From Fixtures to Factories
Automated tests need example data, and it’s a pain to have to construct a complete object in every test, especially when there are a lot of non-optional fields.
The standard improvement is to use fixtures, a file with some example data, that your tests can load by giving the name of a fixture. Here’s one of the fixtures for a gamer:
alice: # alice is heavily involved id: 1 mail: alice@example.com handle: alice password: red queen teaser: Follow the white rabbit. profile: Not so plain, after all. homepage: http://www.example.com jabber: alice@example.org location_id: 3 last_login: 2006-10-30 11:56:08 created_at: 2006-10-30 11:56:08 location_at: 2006-10-30 11:56:08 tag_text: dnd, wod mail_on_message: true mail_on_nearby_discussion: true
This is straightforward, but location_id is the id of another fixture in another file. As you can imagine it’s pretty easy to get them out-of-sync and break some tests. I end up leaving little comments in the YAML to remind myself of the cross-reference.
It’s awfully tempting to reuse fixtures from test to test. Maybe Alice was written to test logging in with a username and password and next I’m writing the test of logging in with an email address and a password. I could copy and paste Alice to another fixture to reuse in that test, but as a programmer I have a pathological aversion to copy and paste. Alice is going to get reused (most of those fields are optional and were used by very different tests), and after this happens a few times it’s hard to change a fixture without breaking an unrelated test.
I’ve gotten a lot of use out of fixtures as I’ve developed the habit of testing all my code, but reuse has made my tests somewhat brittle. After a bit of research, I’ve moved over to using factories.

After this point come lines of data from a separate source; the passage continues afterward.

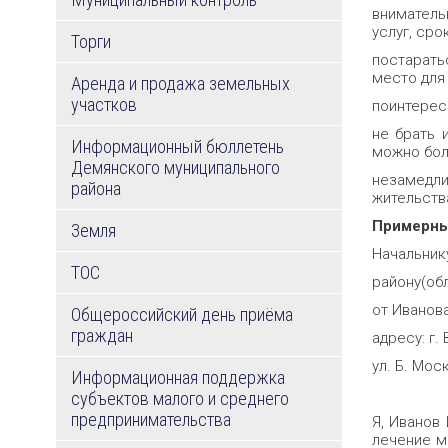
вниматель
услуг, ср
Торги
постарать
место для
Аренда и продажа земельных
участков
поинтерес
не брать 
Информационный бюллетень
можно бол
Демянского муниципального
незамедл
района
жительств
Примерны
Земля
Начальнику
ТОС
району(об
от Иванов
Общероссийский день приёма
граждан
адресу: г.
ул. Б. Моск
Информационная поддержка
субъектов малого и среднего
предпринимательства
Я, Иванов
лечение м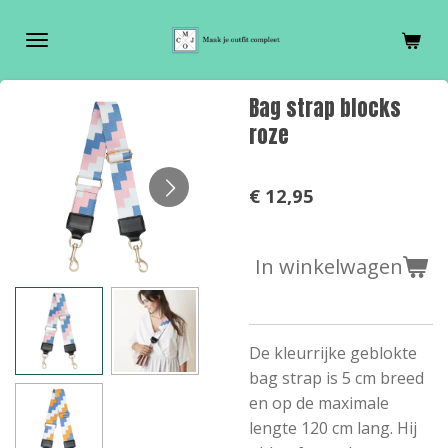
Ga
direct
naar
de
Bag strap blocks
hoofdinhoud
roze
€ 12,95
In winkelwagen
De kleurrijke geblokte
bag strap is 5 cm breed
en op de maximale
lengte 120 cm lang. Hij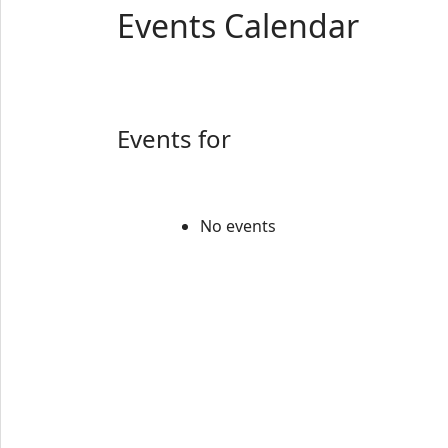
Events Calendar
Events for
No events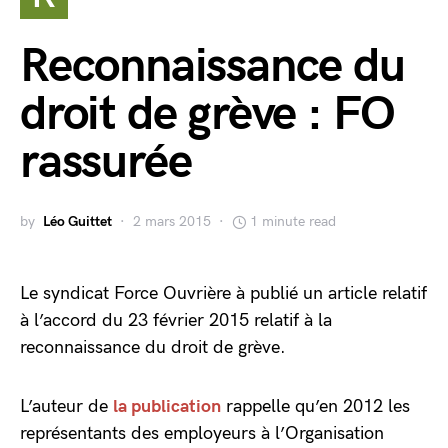
Reconnaissance du
droit de grève : FO
rassurée
by
Léo Guittet
2 mars 2015
1 minute read
Le syndicat Force Ouvrière à publié un article relatif
à l’accord du 23 février 2015 relatif à la
reconnaissance du droit de grève.
L’auteur de
la publication
rappelle qu’en 2012 les
représentants des employeurs à l’Organisation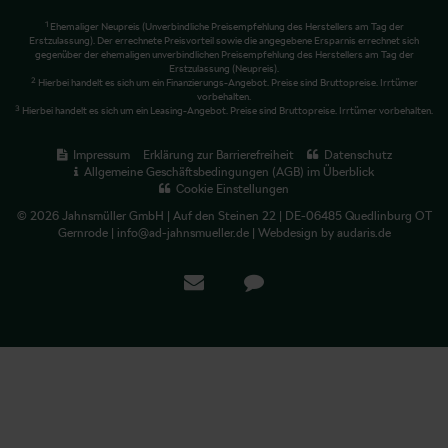
1
Ehemaliger Neupreis (Unverbindliche Preisempfehlung des Herstellers am Tag der
Erstzulassung). Der errechnete Preisvorteil sowie die angegebene Ersparnis errechnet sich
gegenüber der ehemaligen unverbindlichen Preisempfehlung des Herstellers am Tag der
Erstzulassung (Neupreis).
2
Hierbei handelt es sich um ein Finanzierungs-Angebot. Preise sind Bruttopreise. Irrtümer
vorbehalten.
3
Hierbei handelt es sich um ein Leasing-Angebot. Preise sind Bruttopreise. Irrtümer vorbehalten.
Impressum
Erklärung zur Barrierefreiheit
Datenschutz
Allgemeine Geschäftsbedingungen (AGB) im Überblick
Cookie Einstellungen
© 2026 Jahnsmüller GmbH | Auf den Steinen 22 | DE-06485 Quedlinburg OT
Gernrode | info@ad-jahnsmueller.de |
Webdesign by audaris.de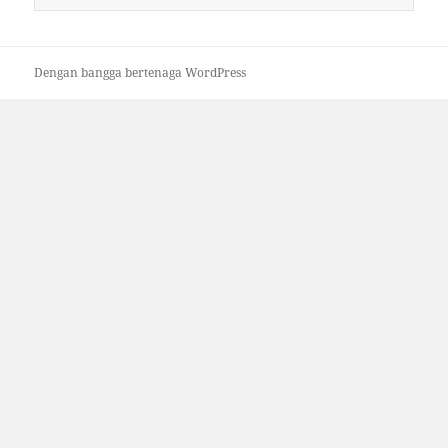
untuk:
Dengan bangga bertenaga WordPress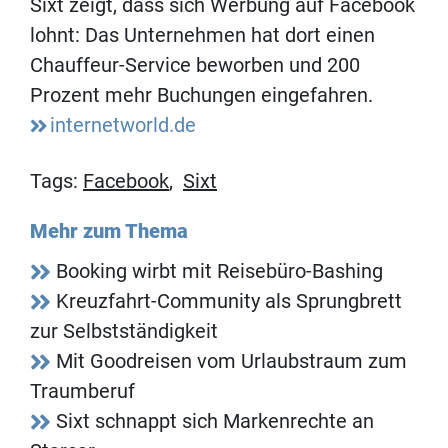
Sixt zeigt, dass sich Werbung auf Facebook
lohnt: Das Unternehmen hat dort einen
Chauffeur-Service beworben und 200
Prozent mehr Buchungen eingefahren.
internetworld.de
Tags:
Facebook
,
Sixt
Mehr zum Thema
Booking wirbt mit Reisebüro-Bashing
Kreuzfahrt-Community als Sprungbrett
zur Selbstständigkeit
Mit Goodreisen vom Urlaubstraum zum
Traumberuf
Sixt schnappt sich Markenrechte an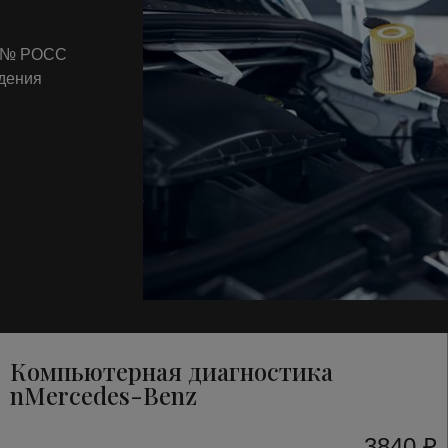
т № РОСС
ждения
Компьютерная диагностика
nMercedes-Benz
3840 ₽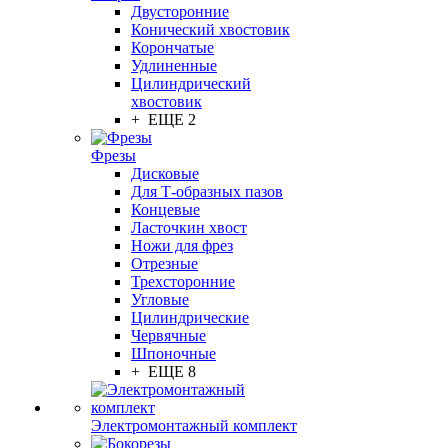
Двусторонние
Конический хвостовик
Корончатые
Удлиненные
Цилиндрический
хвостовик
+ ЕЩЕ 2
Фрезы
Дисковые
Для Т-образных пазов
Концевые
Ласточкин хвост
Ножи для фрез
Отрезные
Трехсторонние
Угловые
Цилиндрические
Червячные
Шпоночные
+ ЕЩЕ 8
Электромонтажный комплект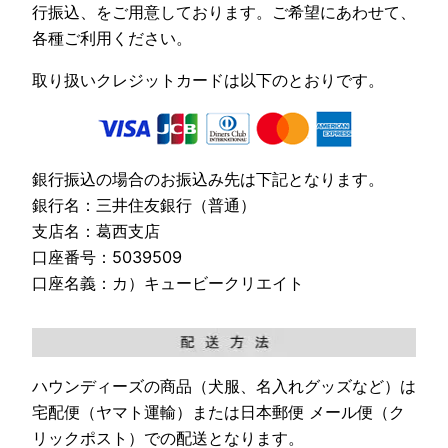
行振込、をご用意しております。ご希望にあわせて、
各種ご利用ください。
取り扱いクレジットカードは以下のとおりです。
銀行振込の場合のお振込み先は下記となります。
銀行名：三井住友銀行（普通）
支店名：葛西支店
口座番号：5039509
口座名義：カ）キュービークリエイト
ハウンディーズの商品（犬服、名入れグッズなど）は
宅配便（ヤマト運輸）または日本郵便 メール便（ク
リックポスト）での配送となります。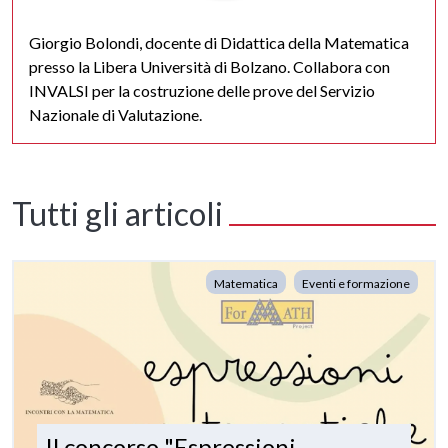
Giorgio Bolondi, docente di Didattica della Matematica
presso la Libera Università di Bolzano. Collabora con
INVALSI per la costruzione delle prove del Servizio
Nazionale di Valutazione.
Tutti gli articoli
Matematica
Eventi e formazione
Il concorso "Espressioni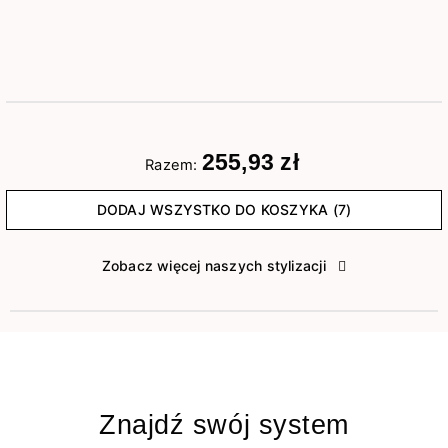
255,93 zł
Razem:
DODAJ WSZYSTKO DO KOSZYKA (7)
Zobacz więcej naszych stylizacji
Znajdź swój system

Here’s the factory for a gamer:
Factory.sequence :handle { |n| "Gamer_#{n}" } Factory.define :gamer do |g| g.handle { Factory.next :handle } g.mail { |m| "#{m.handle}@example.com" } g.password 'secret' end
Only the essential, required fields are listed. Using this simple template, the tests themselves specify the values of the fields they’ll be testing.
def test_login_with_valid_username_and_password gamer = Gamer.create :handle => 'Alice', :password => 'red queen' ... end def test_login_with_valid_email_and_password gamer = Gamer.create :mail => 'alice@example.com', :password => 'red queen' ... end
Ideally, changing a fixture wouldn’t break any tests at all. And factory_girl (what I’m using for factories in Rails) makes associations easy:
Factory.define :post do |p| p.association :discussion, :factory => :discussion p.association :poster, :factory => :gamer p.created_at Time.now.utc p.body "Post Body" end
Now my tests include the specific data they care about, making them easier to understand and improve. And they don’t interrelate, so they’re much more reliable. I do still use fixtures, but now they’re exclusively for tests that need to deal with real-world examples.